The teapot is a must for those serving hot tea in their establishments. Not only does the design of the tea pot lend itself to easy pouring and handling, the look of it can provide a nostalgic feeling to the experience. Whether you're looking for the heat-holding properties of stainless steel or the visual charm of porcelain and ceramic pots, there's sure to be a teapot that will add to your customers' tea experience. More
Tea pots have been a part of the tea drinking experience since ancient China. While the first tea pots were made of ceramic, today, they are made of a number of different materials and finishes. The look and function of the teapot are the most important considerations when choosing the right one for your needs. You should also to determine whether you will be brewing tea in the pot or simply serving prepared tea. Finally, you'll need to decide if you want to go with a traditional tea pot or an electric tea kettle.
Many teapots will come with brew baskets, infusers, or filters configured into the pot. If so, you'll want to make sure the basket will allow enough room for the tea leaves to move around, if you want to maximize the extraction of flavors. These elements may be stainless steel mesh, or incorporated into the design of the ceramic or porcelain. Depending on the number of people you'll be serving, the size of the pot, as well as the basket, will be different. A good rule of thumb is to serve one teaspoon of tea to every eight ounces of water, keeping in mind that teas like oolong and gunpowder may require a bit more or less.
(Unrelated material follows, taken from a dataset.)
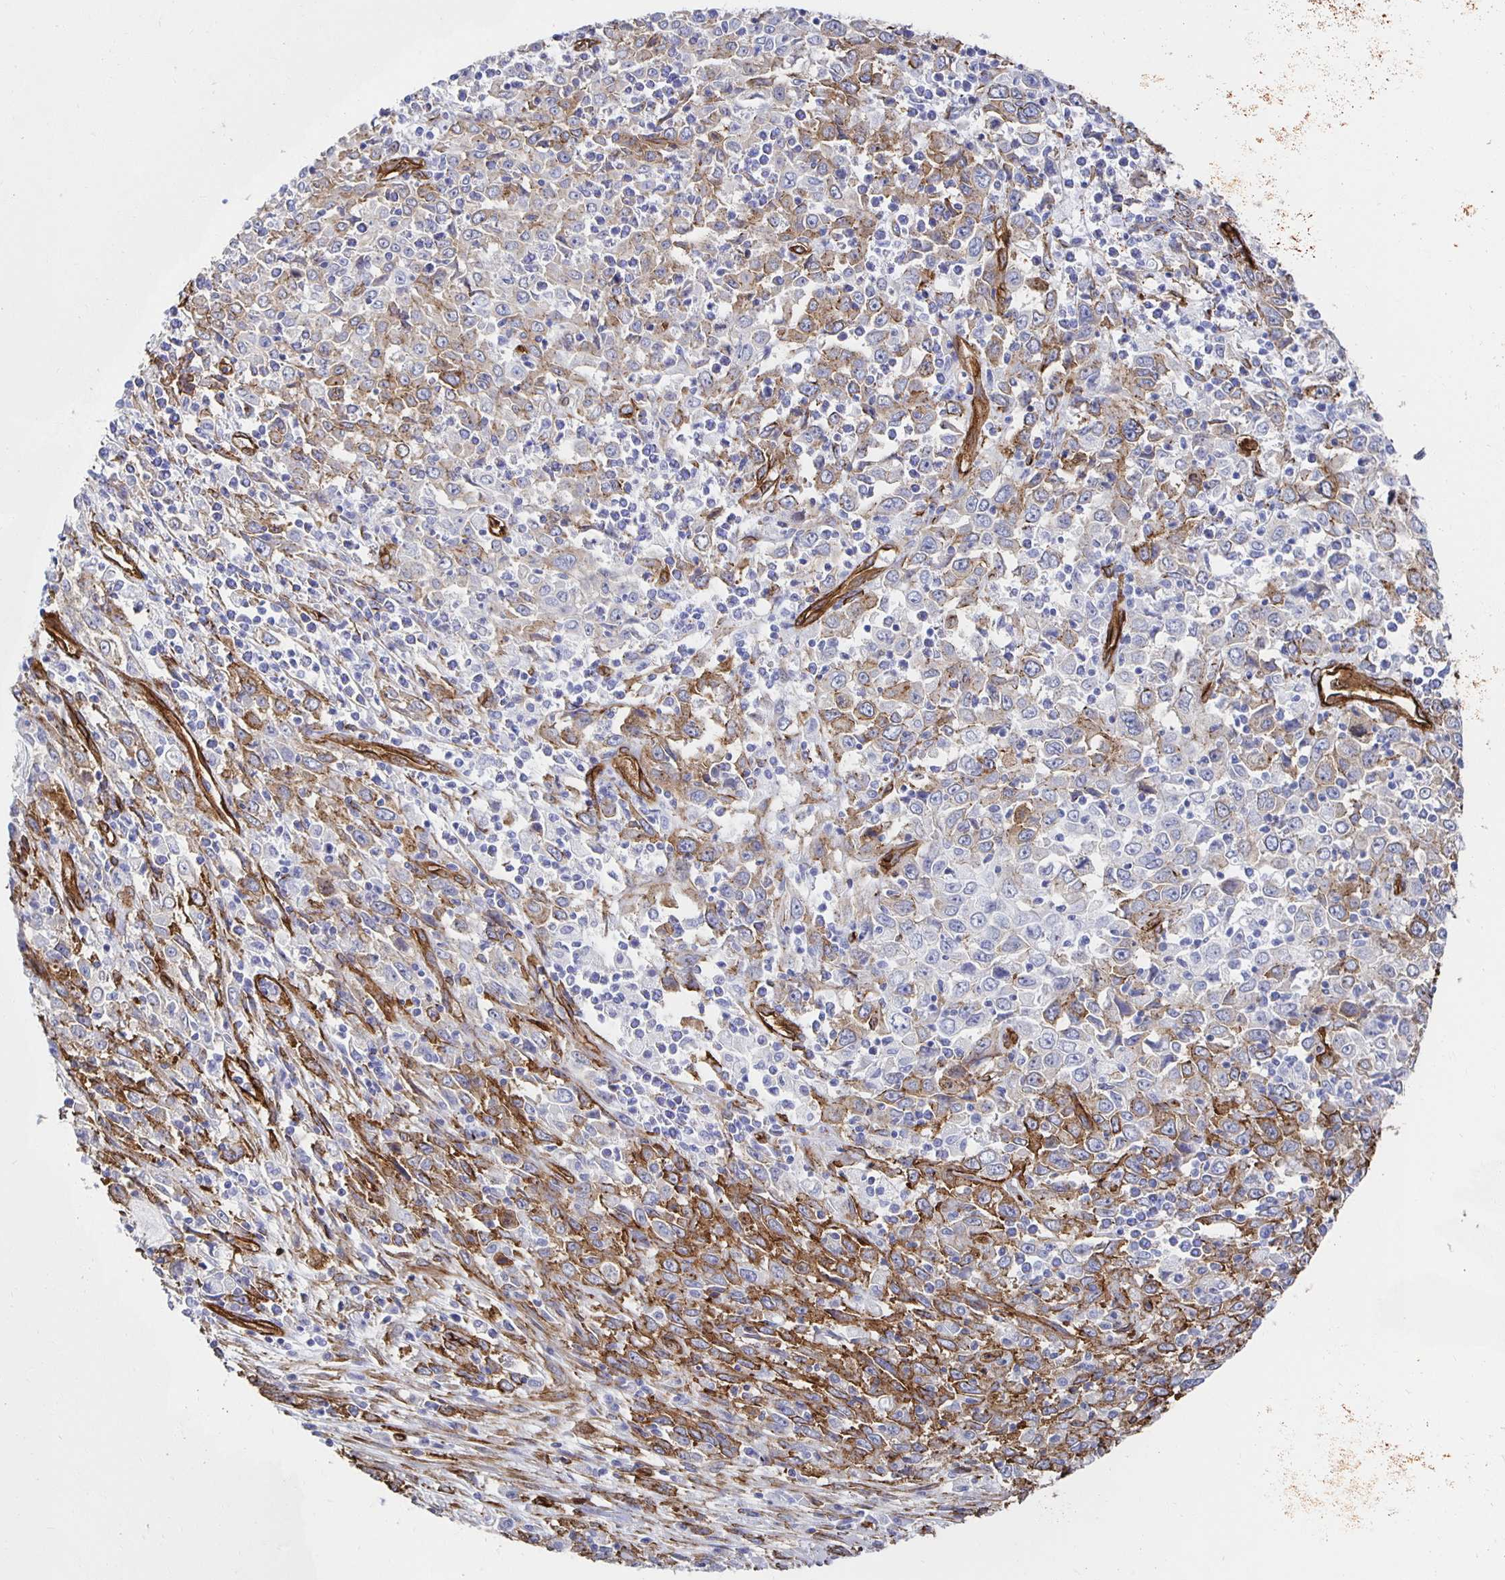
{"staining": {"intensity": "moderate", "quantity": "<25%", "location": "cytoplasmic/membranous"}, "tissue": "cervical cancer", "cell_type": "Tumor cells", "image_type": "cancer", "snomed": [{"axis": "morphology", "description": "Adenocarcinoma, NOS"}, {"axis": "topography", "description": "Cervix"}], "caption": "Adenocarcinoma (cervical) stained with IHC shows moderate cytoplasmic/membranous expression in approximately <25% of tumor cells.", "gene": "VIPR2", "patient": {"sex": "female", "age": 40}}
Ceramic teapots are generally thicker and stronger than other types and have properties that naturally retain heat. They allow very little of the liquid to seep through the pot, and they brew quickly. When shopping for a great ceramic teapot, you'll want to look for one that has a spout that narrows at the end. This will provide better control when pouring. Also, these pots may be glazed or unglazed. Glaze will help make the pot airtight and the surface smooth. If you choose one that is unglazed on the inside, there could be some flavor transfer between batches, due to the grainy surface that can absorb flavors. It is recommended that you only use one variety of tea in pots that aren't glazed.
Porcelain teapots are a bit more fragile due to their lighter composition, and they can be translucent to a degree. Porcelain is watertight and its surface is smooth, even without a glaze. Its fineness allows for intricate details in design, and porcelain teapots are known for their beautiful patterns and overall fine appearance.
Glass teapots are made of clear or colored tempered glass. While colored glass teapots may add a decorative touch, clear glass teapots afford the chance to watch the magic that's happening within. Many tea drinkers enjoy watching “the agony of the leaves,” which occurs when the tea leaves unfurl to exude their bouquets. This is an especially fascinating experience when using jasmine pearl or oolong teas that are rolled or twisted during processing. Many tea aficionados will know when their tea has steeped properly simply by the color of the brew. When using a glass tea pot, you will either need to choose one with an insulated handle or use a pot holder to keep hands from getting burned, since glass is such an efficient insulator.
Stainless steel is an excellent material for brewing and serving tea. Tea pitchers made of stainless steel are much more durable than their glass and ceramic counterparts. They can typically withstand being dropped, only suffering minor denting, while the others have the potential to crack, break, or even shatter upon impact. Stainless steel is also easy to clean and keeps tea piping hot for a long time.
Electric Tea Kettles
In some instances, a traditional teapot may not be a feasible choice for your establishment. In this case, an electric tea kettle may allow you to brew tea to satisfy your customers without taking up a lot of extra time and labor. These kettles bring water to a boil quickly, and can be used in a variety of applications beyond tea, like cereal, hot chocolate, and soup. Some of them are very utilitarian in form, while others take a more modern approach to teapot design. They come in a wide assortment of finishes and colors to match virtually any décor.